_Aim of the task:_ Retype the data below line for line, omitting the picture.

_Exercise data:_

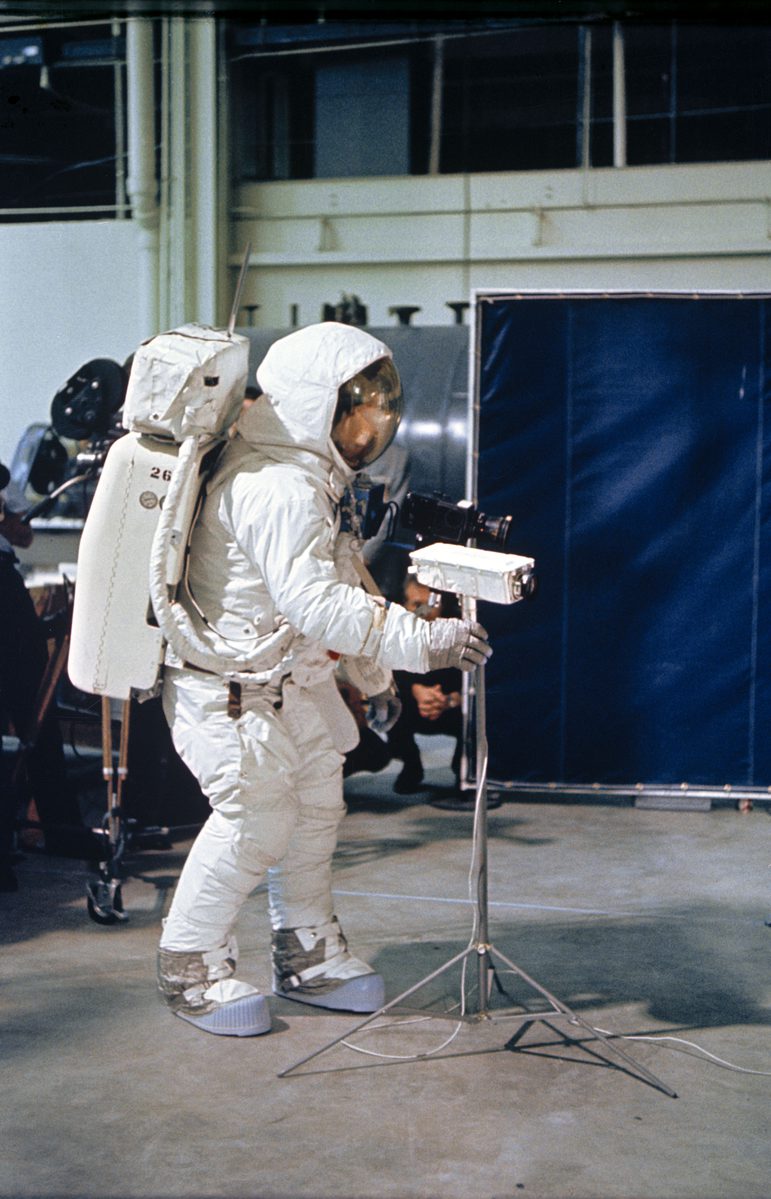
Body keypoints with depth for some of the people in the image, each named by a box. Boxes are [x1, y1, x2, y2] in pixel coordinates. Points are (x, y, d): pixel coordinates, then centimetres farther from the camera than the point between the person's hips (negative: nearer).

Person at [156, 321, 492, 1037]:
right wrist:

_Response area:_
Body keypoints with depth for some of the people in the image, each named by a box. Boxes are [x1, y1, x2, y2] in pixel coordinates. Points are (x, y, d): pixel coordinates, then centimetres farther from the camera than the point between the person's hips (negative: nearer).

Person at [156, 321, 492, 1037]:
right wrist:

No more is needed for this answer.